Seit 18 Monaten begleitet das Projekt „Hoffnungslicht und Zuversicht – ein Kunstprojekt voller guter Wünsche“ Familien, Besucher:innen und Mitarbeitende im Kinderpalliativzentrum Datteln. Schutzwesen und Hoffnungsboten, gestaltet von Designer:innen, Illustrator:innen und Künstler:innen, sollen Eltern und Kindern Hoffnung und Zuversicht schenken. 175 professionelle Künstler:innen reichten ihre Werke ein. Am Samstag fand im Kinderpalliativzentrum in einer Feierstunde die Preisverleihung statt: 25 Werke zeichnete die prominent besetzte 7-köpfige Jury aus Kunstexpert:innen und Laien aus.

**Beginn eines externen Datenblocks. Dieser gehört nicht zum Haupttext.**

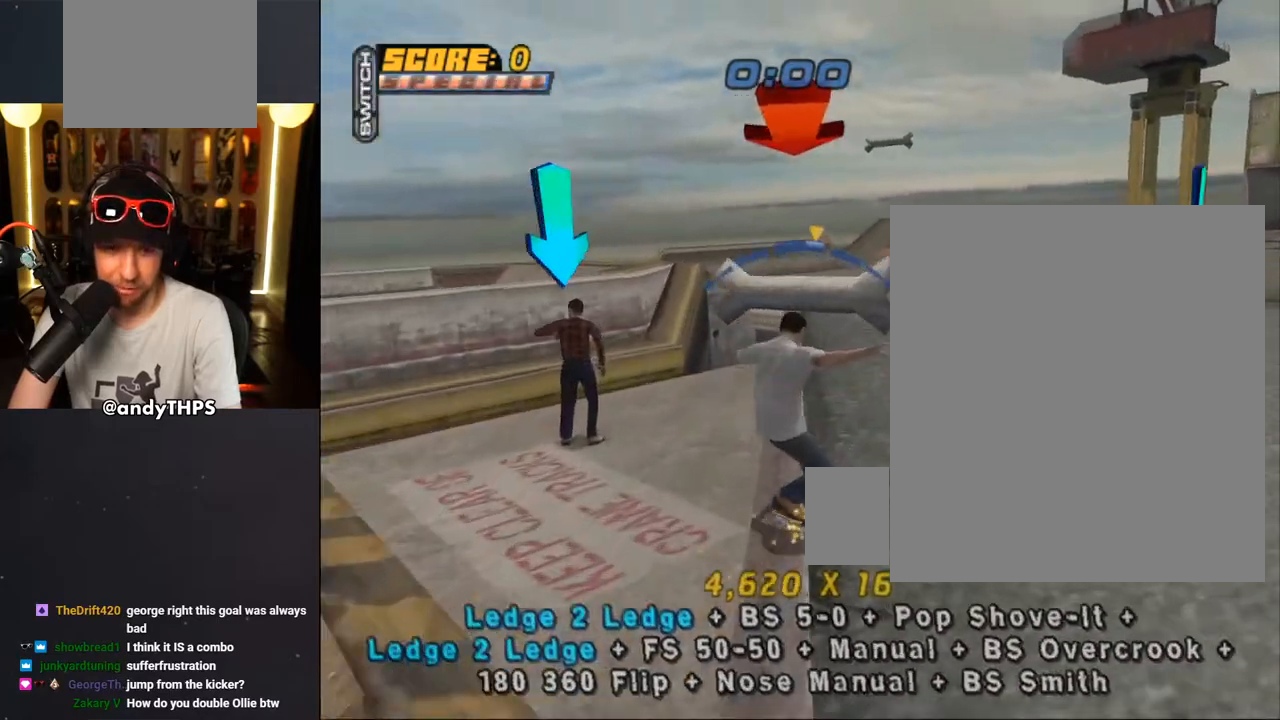
{"buttons": ["TRIANGLE", "L1", "DPAD_RIGHT"], "left_stick": "center", "right_stick": "center", "events": [[67, "CROSS", "up"], [67, "TRIANGLE", "down"], [233, "DPAD_LEFT", "up"], [267, "CROSS", "down"], [283, "TRIANGLE", "up"], [300, "DPAD_RIGHT", "down"], [333, "DPAD_UP", "up"], [417, "TRIANGLE", "down"], [433, "CROSS", "up"]]}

Die Idee, Schutzwesen aller Art ins Kinderpalliativzentrum einziehen zu lassen, hatte Professor Boris Zernikow, Leiter des Hauses, schon lange im Kopf: „Im Kinderpalliativzentrum versorgen wir Kinder in sehr schwierigen Lebenssituationen. Die Eltern sind voller Sorge um das Wichtigste in ihrem Leben – ihr geliebtes Kind. In ihrer Angst und Hilflosigkeit wünschen sie sich für ihr Kind einen Schutzengel, der über das Kind wacht. Und wir, wir wünschen uns für die Eltern einen Schutzengel, der ihnen Hoffnung schenkt, Zuversicht und Begleitung. Unsere Schutzengel-Sammlung soll diese Hoffnung nähren. Und, wir haben einen sehr großen Schutzengelbedarf“ Denn über die medizinisch-pflegerische und psychosoziale Versorgung der Familien mit einem schwerkranken Kind hinaus gibt es noch eine weitere, ganz wichtige Dimension: die spirituelle Ebene. Hier setzt das Schutzengel-Kunstprojekt an.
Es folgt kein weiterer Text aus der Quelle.